▶ **Entries shown**
- Opening Delimiter -
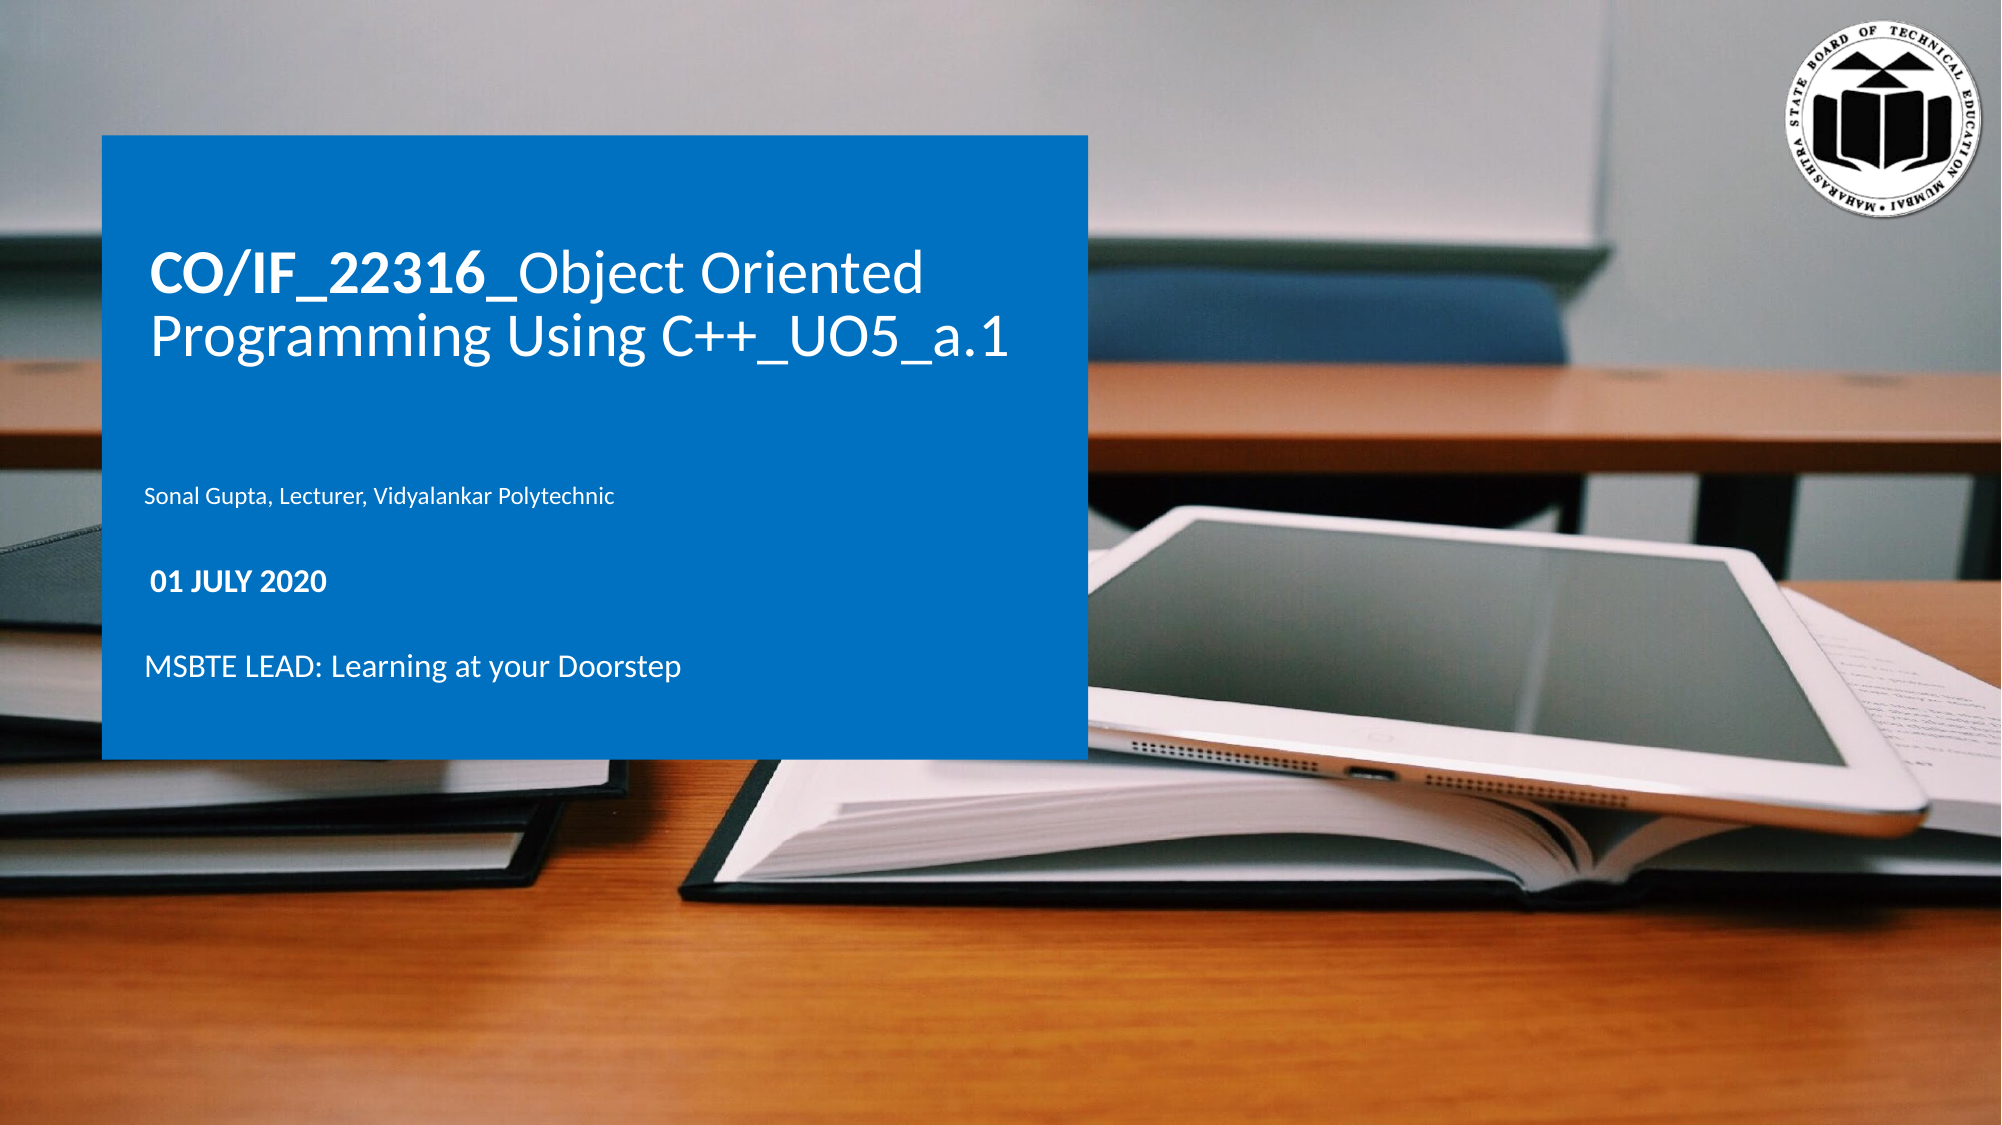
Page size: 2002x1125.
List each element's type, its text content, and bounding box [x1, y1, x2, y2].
- Closing Delimiter -
- Opening Delimiter -
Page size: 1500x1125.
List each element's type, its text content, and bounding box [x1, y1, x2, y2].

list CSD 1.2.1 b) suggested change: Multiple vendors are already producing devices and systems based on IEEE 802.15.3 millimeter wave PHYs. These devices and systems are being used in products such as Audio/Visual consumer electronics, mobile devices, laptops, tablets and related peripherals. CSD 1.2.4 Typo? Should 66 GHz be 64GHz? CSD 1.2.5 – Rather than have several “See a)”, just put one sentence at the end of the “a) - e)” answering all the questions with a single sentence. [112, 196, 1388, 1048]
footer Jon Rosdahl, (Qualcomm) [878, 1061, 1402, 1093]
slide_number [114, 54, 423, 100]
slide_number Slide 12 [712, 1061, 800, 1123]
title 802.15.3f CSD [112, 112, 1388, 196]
- Closing Delimiter -
- Opening Delimiter -
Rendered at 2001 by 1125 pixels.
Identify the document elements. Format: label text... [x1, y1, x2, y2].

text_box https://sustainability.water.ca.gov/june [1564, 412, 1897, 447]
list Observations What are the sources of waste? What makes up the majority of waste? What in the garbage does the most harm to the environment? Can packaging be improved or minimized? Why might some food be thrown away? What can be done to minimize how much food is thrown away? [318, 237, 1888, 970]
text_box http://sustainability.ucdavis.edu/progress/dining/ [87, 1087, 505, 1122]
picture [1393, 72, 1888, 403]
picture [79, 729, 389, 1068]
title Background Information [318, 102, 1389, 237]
- Closing Delimiter -
▶ **Exercise aim**
Using the records above, find the number of lines that contain the string "Page", and give that number without further comment.

▶ **Solution for this task**
2